## Assignment A
Answer these about the fault-tolerance email:
(i) Who implemented the experimental fault-tolerance extension?
(ii) What playful name does the extension go by in the implementation?
(iii) At which protocol layer does that mode work?
## Assignment B
Extend the fault-tolerance email, picking up after its last line.

## Text block
/---
Content-Transfer-Encoding: 7bit
Cc: hip WG <hipsec@ietf.org>
Subject: Re: [Hipsec] fault-tolerance for base exchange and update
X-BeenThere: hipsec@ietf.org
X-Mailman-Version: 2.1.9
Precedence: list
Reply-To: miika.komu@hiit.fi
List-Id: "This is the official IETF Mailing List for the HIP Working Group." <hipsec.ietf.org>
List-Unsubscribe: <https://www.ietf.org/mailman/listinfo/hipsec>, <mailto:hipsec-request@ietf.org?subject=unsubscribe>
List-Archive: <http://www.ietf.org/mail-archive/web/hipsec>
List-Post: <mailto:hipsec@ietf.org>
List-Help: <mailto:hipsec-request@ietf.org?subject=help>
List-Subscribe: <https://www.ietf.org/mailman/listinfo/hipsec>, <mailto:hipsec-request@ietf.org?subject=subscribe>
X-List-Received-Date: Thu, 07 Jan 2010 15:14:04 -0000

Tobias Heer wrote:

Hi,

> Hi,
> 
> Am 07.01.2010 um 08:22 schrieb Miika Komu:
> 
>> Hi,
>> 
>> Baris Boyvat has implemented an experimental fault-tolerance
>> extension for the HIP base exchange and UPDATE in the HIPL
>> implementation. He will document it in his master thesis during
>> this year, but I would like to start discussion of the topic
>> already now.
>> 
> Great. I think this extension is really worth some deeper
> investigation. In our own tests with HIP(L) we found that timing and
> aggressiveness regarding retransmissions and opportunistic double
> transmissions can greatly improve the performance.
> 
>> At the protocol level, the extension allows sending multiple I1 or
>> UPDATE-with-locator packets sequentially. The idea is to scan
>> through all possible source and destination IP pairs at the HIP
>> layer to improve  the chances for successful initial contact (I1)
>> and to re-establish contact (UPDATE-with-locator) in way similar to
>> the NAT-ICE extensions. We have playfully called the extension as
>> "shotgun" mode in the implementation :)
>> 
>> The obvious difference to ICE is that the shotgun mode works at the
>> HIP protocol layer. A non-obvious difference is that the approach
>> supports also fault-tolerance for a single relay/rendezvous
>> (Responder's RVS has crashed) and it can make use of multiple
>> relay/rendezvous servers for better redundancy. At the moment,
>> neither of these are possible direcly with the ICE-NAT extensions.
>> I actually believe the shotgun approach can be applied even with
>> the ICE-NAT extensions to improve fault-tolerance.
>> 
>> The shotgun approach seems useful to improve fault-tolerance with
>> an without (single or multiple) rendezvous/relay middleboxes, but
>> there is also another use case for this. The Initiator (or Mobile
>> Node) can learn multiple mappings for the peer, some of which may
>> have connectivity and some not. It is also possible that a malign
>> user intentionally sends invalid mappings for a well-known service
>> in a multiuser system (this case also requires some rate control
>> for mappings per user). In such scenarios, it is useful to try
>> multiple peer addresses sequentially instead of just single one.
>> 
>> Minimally, the approach requires few considerations in an
>> implementation:
>> 
>> i) Allow sending of multiple I1 and UPDATE-with-locator packets in
>> a rate-controlled fashion ii) Filter redundant incoming packets.
\---
## Provided information
/---
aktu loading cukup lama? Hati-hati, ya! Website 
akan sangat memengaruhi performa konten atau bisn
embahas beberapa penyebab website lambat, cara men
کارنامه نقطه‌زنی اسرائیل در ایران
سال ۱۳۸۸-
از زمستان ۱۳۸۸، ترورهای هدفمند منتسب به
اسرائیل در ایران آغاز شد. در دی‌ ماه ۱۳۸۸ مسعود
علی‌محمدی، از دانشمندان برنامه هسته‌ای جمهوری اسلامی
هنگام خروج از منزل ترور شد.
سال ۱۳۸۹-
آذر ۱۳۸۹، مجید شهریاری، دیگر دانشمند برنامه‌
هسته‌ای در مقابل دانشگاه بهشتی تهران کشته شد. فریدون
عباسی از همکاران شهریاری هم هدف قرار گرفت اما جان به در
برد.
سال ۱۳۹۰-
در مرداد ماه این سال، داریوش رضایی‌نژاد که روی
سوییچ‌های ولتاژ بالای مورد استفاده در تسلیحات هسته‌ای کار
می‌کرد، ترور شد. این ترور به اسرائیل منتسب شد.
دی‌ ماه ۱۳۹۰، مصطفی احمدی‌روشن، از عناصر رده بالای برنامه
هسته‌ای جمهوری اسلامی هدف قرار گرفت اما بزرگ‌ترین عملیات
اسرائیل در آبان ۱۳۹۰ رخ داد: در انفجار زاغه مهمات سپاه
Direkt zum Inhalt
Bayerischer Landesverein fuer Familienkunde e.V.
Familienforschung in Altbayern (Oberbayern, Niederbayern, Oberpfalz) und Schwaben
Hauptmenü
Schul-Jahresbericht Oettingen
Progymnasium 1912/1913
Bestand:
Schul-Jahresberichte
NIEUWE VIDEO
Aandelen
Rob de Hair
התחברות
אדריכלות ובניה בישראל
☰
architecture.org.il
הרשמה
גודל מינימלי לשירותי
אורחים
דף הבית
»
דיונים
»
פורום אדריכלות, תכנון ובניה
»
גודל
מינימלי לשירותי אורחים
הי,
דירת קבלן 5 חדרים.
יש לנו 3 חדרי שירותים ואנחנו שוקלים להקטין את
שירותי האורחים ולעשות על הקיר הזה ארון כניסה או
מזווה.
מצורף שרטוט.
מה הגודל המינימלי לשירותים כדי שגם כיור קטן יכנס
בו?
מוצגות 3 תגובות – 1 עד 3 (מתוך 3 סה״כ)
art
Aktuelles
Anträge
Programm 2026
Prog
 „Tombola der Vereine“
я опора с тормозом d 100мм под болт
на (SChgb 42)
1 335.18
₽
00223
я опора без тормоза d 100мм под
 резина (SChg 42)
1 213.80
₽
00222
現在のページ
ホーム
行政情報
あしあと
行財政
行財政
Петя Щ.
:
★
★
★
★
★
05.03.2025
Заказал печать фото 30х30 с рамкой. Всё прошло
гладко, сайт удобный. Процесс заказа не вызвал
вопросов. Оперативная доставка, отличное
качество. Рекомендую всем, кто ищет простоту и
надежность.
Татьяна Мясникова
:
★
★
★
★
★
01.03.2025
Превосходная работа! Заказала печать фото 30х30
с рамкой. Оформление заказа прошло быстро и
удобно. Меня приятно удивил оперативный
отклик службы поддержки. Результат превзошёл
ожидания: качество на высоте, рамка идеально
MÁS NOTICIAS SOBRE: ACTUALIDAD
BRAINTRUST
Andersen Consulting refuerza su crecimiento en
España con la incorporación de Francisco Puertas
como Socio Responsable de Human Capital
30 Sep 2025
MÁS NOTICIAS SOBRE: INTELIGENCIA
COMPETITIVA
\---
## Response box A
(i) Baris Boyvat
(ii) "Shotgun" mode
(iii) The HIP protocol layer

## Response box B
>> 
>> Case (ii) could be implemented as filtering of I1 packets or
>> filtering of R1 packets. We chose filtering of redundant R1 packets
>> in the implementation and it required a small change in the state
>> machine. For the UPDATE filtering, filtering based on sequence
>> numbers was sufficient.
>> 
>> I would like the WG feedback on whether we could include this
>> approach in RFC5201-bis and RFC5206-bis (as MAY or SHOULD).
> 
> I would like to see this as a separate document that solely focuses
> on fault-tolerance and performance I think the shotgun extension is a
> first step to a comprehensive document. My two reasons for this are:
>  a) I think solving the problem goes beyond the scope of the base
> documents because this problem domain offers more possible solutions
> than the shotgun mode. A separate document could discuss use cases
> and solutions in more depth than it can be done in the base
> documents. b) Measures for improving fault tolerance may be quite
> specific to a scenario and may require to make some assumptions that
> cannot be made in the general case.

Well, I am just a bit skeptic that this will be never taken into use if 
the state machine filtering part are not part of RFC5201-bis and 
RFC5206-bis.

> Some more thoughts on fault tolerance:
> 
> As far as I understood, the shotgun extension only works with
> multiple interfaces. What about optimizations for single-homed hosts?

the shotgun mode does not "care" about interfaces. It pairs up
addresses, not interfaces. So if you've got two addresses on a single
interface machine and peer has got one, two redundant packets will be sent.

> As far as I understood, the shotgun mode will make the mobile devices
> switch interfaces quite aggressively. What happens if the primary
> interface (e.g. WiFi) is temporarily down (because of a recent L2/L3
> handover). The shotgun mode will determine that the secondary
> interface (e.g., GPRS) is working and will switch to the secondary
> interface? Do we need a mechanism to switch back as soon as the
> primary interface is available again?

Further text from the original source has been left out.